## Request
Could you print all of the rows below, reproducing every line without a single change?

## Data for processing
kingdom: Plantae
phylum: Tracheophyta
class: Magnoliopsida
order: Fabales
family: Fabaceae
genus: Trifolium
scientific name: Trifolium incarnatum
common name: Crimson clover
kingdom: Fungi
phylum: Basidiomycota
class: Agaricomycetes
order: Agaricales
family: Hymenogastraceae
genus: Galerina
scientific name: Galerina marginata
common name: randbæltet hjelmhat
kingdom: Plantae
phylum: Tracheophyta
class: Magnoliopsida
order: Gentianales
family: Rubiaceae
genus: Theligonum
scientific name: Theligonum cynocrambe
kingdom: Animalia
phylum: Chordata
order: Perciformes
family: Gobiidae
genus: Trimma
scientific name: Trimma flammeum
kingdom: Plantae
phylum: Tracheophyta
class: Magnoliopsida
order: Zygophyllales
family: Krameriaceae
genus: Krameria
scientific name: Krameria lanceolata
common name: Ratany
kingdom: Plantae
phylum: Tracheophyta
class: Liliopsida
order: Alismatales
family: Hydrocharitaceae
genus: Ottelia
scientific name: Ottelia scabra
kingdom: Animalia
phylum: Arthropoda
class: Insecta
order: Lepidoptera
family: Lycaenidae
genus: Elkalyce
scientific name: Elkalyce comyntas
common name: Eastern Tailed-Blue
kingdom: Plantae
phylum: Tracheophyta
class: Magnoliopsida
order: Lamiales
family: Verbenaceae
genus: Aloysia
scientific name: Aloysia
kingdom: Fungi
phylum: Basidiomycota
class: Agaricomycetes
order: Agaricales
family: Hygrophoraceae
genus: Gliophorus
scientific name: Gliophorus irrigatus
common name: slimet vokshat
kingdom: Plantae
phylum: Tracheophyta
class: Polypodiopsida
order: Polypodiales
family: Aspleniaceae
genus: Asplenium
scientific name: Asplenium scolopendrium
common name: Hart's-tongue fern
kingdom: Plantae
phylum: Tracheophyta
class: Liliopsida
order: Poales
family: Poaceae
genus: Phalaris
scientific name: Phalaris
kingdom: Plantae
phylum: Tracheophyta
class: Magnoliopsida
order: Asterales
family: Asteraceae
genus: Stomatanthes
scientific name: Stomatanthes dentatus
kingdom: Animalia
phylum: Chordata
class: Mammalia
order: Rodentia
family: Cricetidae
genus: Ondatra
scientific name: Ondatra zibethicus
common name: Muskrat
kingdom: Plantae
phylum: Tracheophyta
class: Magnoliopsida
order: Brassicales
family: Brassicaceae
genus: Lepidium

## Result below
kingdom: Plantae
phylum: Tracheophyta
class: Magnoliopsida
order: Fabales
family: Fabaceae
genus: Trifolium
scientific name: Trifolium incarnatum
common name: Crimson clover
kingdom: Fungi
phylum: Basidiomycota
class: Agaricomycetes
order: Agaricales
family: Hymenogastraceae
genus: Galerina
scientific name: Galerina marginata
common name: randbæltet hjelmhat
kingdom: Plantae
phylum: Tracheophyta
class: Magnoliopsida
order: Gentianales
family: Rubiaceae
genus: Theligonum
scientific name: Theligonum cynocrambe
kingdom: Animalia
phylum: Chordata
order: Perciformes
family: Gobiidae
genus: Trimma
scientific name: Trimma flammeum
kingdom: Plantae
phylum: Tracheophyta
class: Magnoliopsida
order: Zygophyllales
family: Krameriaceae
genus: Krameria
scientific name: Krameria lanceolata
common name: Ratany
kingdom: Plantae
phylum: Tracheophyta
class: Liliopsida
order: Alismatales
family: Hydrocharitaceae
genus: Ottelia
scientific name: Ottelia scabra
kingdom: Animalia
phylum: Arthropoda
class: Insecta
order: Lepidoptera
family: Lycaenidae
genus: Elkalyce
scientific name: Elkalyce comyntas
common name: Eastern Tailed-Blue
kingdom: Plantae
phylum: Tracheophyta
class: Magnoliopsida
order: Lamiales
family: Verbenaceae
genus: Aloysia
scientific name: Aloysia
kingdom: Fungi
phylum: Basidiomycota
class: Agaricomycetes
order: Agaricales
family: Hygrophoraceae
genus: Gliophorus
scientific name: Gliophorus irrigatus
common name: slimet vokshat
kingdom: Plantae
phylum: Tracheophyta
class: Polypodiopsida
order: Polypodiales
family: Aspleniaceae
genus: Asplenium
scientific name: Asplenium scolopendrium
common name: Hart's-tongue fern
kingdom: Plantae
phylum: Tracheophyta
class: Liliopsida
order: Poales
family: Poaceae
genus: Phalaris
scientific name: Phalaris
kingdom: Plantae
phylum: Tracheophyta
class: Magnoliopsida
order: Asterales
family: Asteraceae
genus: Stomatanthes
scientific name: Stomatanthes dentatus
kingdom: Animalia
phylum: Chordata
class: Mammalia
order: Rodentia
family: Cricetidae
genus: Ondatra
scientific name: Ondatra zibethicus
common name: Muskrat
kingdom: Plantae
phylum: Tracheophyta
class: Magnoliopsida
order: Brassicales
family: Brassicaceae
genus: Lepidium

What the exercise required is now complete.